Let it Snow

We’re having our first snow of the season as I write this. Technically we got a “dusting” about three days ago, but I’m not counting that. It was more of a seasonal equipment check than an actual snow. Today, it’s snowing. I will grant you, it is a tentative, gentle sort of snow. Falling straight down, steady but not aggressive, starting to fill up the hillside behind our house but politely melting off the driveways and road so as not to be too much of a bother.

This will not last.

I mean, the snowfall itself may or may not stick around for long, but this attitude? Very transient. Winter will soon be feeling its oats and this “tentative, gentle sort of snow” will be gone, replaced by the sort more typical of the winters here. It will fall hard and heavy. It will pile up. It will swirl and rise into drifts, millions of snowflakes gathered in one place to talk smack about me and my wimpy shovel. In collusion with the wind, it will snow sideways just to show us it can. It will not melt of its own free will unless certain very specific conditions are met. I will have to shovel down to bare asphalt to give the sun a chance to work, on the days when there is sun. You’ll see it occasionally, but most of the time? Out of here. On vacation. Not my season bub, you’re on your own.

Which is perfectly all right. I’ve come to appreciate winters here in a way I never did when I was down South. Down there, they were simply the pause between heats. Here, winters are decidedly their own thing. Here, I remember that spring and summer and fall exist, too, and have their own stories to tell. Until then, winter and I understand each other—think snow tires—and will get along just fine.
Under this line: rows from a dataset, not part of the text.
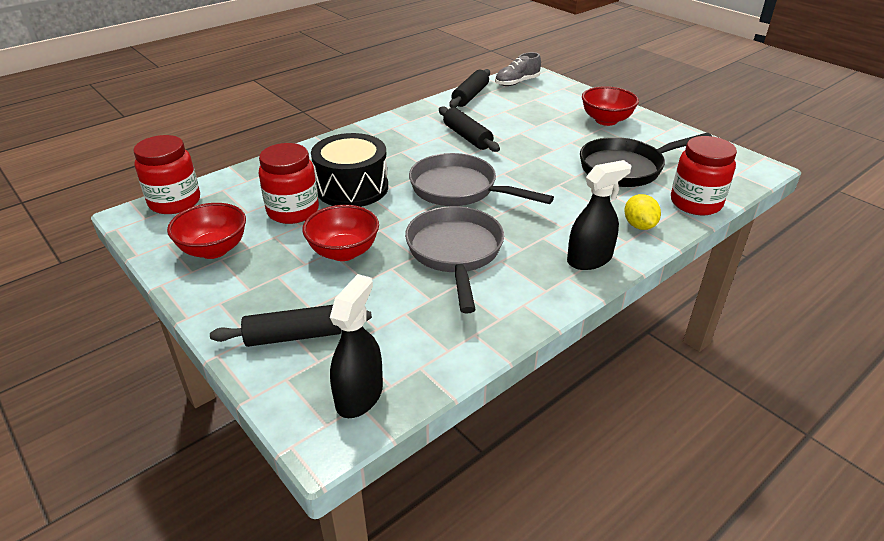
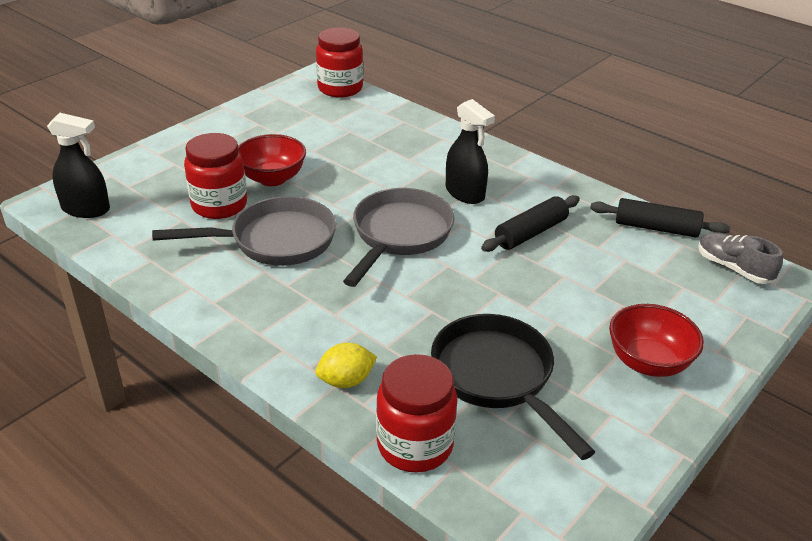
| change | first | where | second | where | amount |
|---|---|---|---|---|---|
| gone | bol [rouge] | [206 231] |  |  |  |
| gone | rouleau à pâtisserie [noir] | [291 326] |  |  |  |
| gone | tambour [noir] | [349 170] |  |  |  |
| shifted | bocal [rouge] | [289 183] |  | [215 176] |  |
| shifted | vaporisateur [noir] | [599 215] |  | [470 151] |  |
In other news, I’ve joined a local writer’s group, or at least we’re trying each other out for now. They specialize in flash fiction, which is new to me, or rather not new in that I’ve done it before, but new in the sense of concentrating on it within group. Frankly, I’d always regarded flash fiction as something between a sonnet and a parlor trick. Here’s it’s everything from thinly-veiled personal experience to vast sagas told in 500 word scenes. I’m going to stick to my own understanding for now, which means I have to tell a complete story in 500 words. Which makes it more like a sonnet and a good parlor trick—both rather hard to pull off successfully. We’ll see how it goes.

 

Quick Story Time Reminder: “Beach Bum and the Drowned Girl” goes away on Wednesday. I haven’t yet decided what replaces it.

“Typical”

In these divisive times, most people of whatever political bent do tend to agree on one thing—other people’s dreams aren’t that interesting. Proper dreams are full 3D VR experiences, complete with touch, smell, sound, color, emotion, the full range of human sensory experience. Telling the dream loses that, unless you’re a good enough writer/storyteller to shore up the gaps, and even then you’re down to something like “I flew from one mountaintop to another! It was amazing!” And the listener nods politely and changes the subject.

So I will tell you about a dream I had and immediately change the subject. Sort of. The dream, in its odd way, was the subject. It was a fairly prosaic dream which I will not embellish. Essentially, there was a writer’s group I was part of and we were looking for a place to meet. We eventually found a venue where dozens, if not hundreds of writers were already meeting, so we joined in. There was an invited Guest Speaker. I was listening to what he had to say, or trying to, because every other person in the room immediately broke up into small, intimate groups of five or six and started discussing their latest works. One woman was even narrating her most recent story via interpretive dance and method acting. No one was listening to the speaker except me, and I just thought, “Well, that was rude.”

Once awake again, I revised that comment to one word­­—“typical.”

What I was seeing in the dream was an overt example of writerly ego out of control. Never mind you. What about me? It’s sometimes called Writer’s Arrogance (WA) and it’s not always a bad thing. Sometimes it’s essential. Especially in the white heat of creation, where you must believe, to the bottom of your soul, that you’re making something worth another person’s time to read. Not to mention that it takes a great deal of self-confidence to face down the other writerly emotion, Crippling Doubt (CD). Which is likewise not always a bad thing, especially when it comes time to revise. There CD has to edge out WA so you can take a good hard jaundiced look at what you’ve written, and pinpoint the flaws so you can fix them. However, CD cannot be allowed to beat WA during the creation process, or nothing gets written. There’s a balance, or should be if this thing is going to work.

The dream was an example of WA run amuck. No one in the dream was capable of listening to anyone except themselves. I’ll give the Guest Speaker a pass because he had been brought there specifically to talk about his work. Only no one except the “I” of the dream was listening. Hmmm. According to several psychological theories, everyone in a dream is just a reflection of the dreamer. All those aspects of me, not listening? Then again, if the Speaker was just me talking, maybe I wouldn’t listen either.

There could be a lesson there, or not. I don’t pretend to know. Maybe I should listen more and talk less. Or at least not be so rude about it. It’s a thought.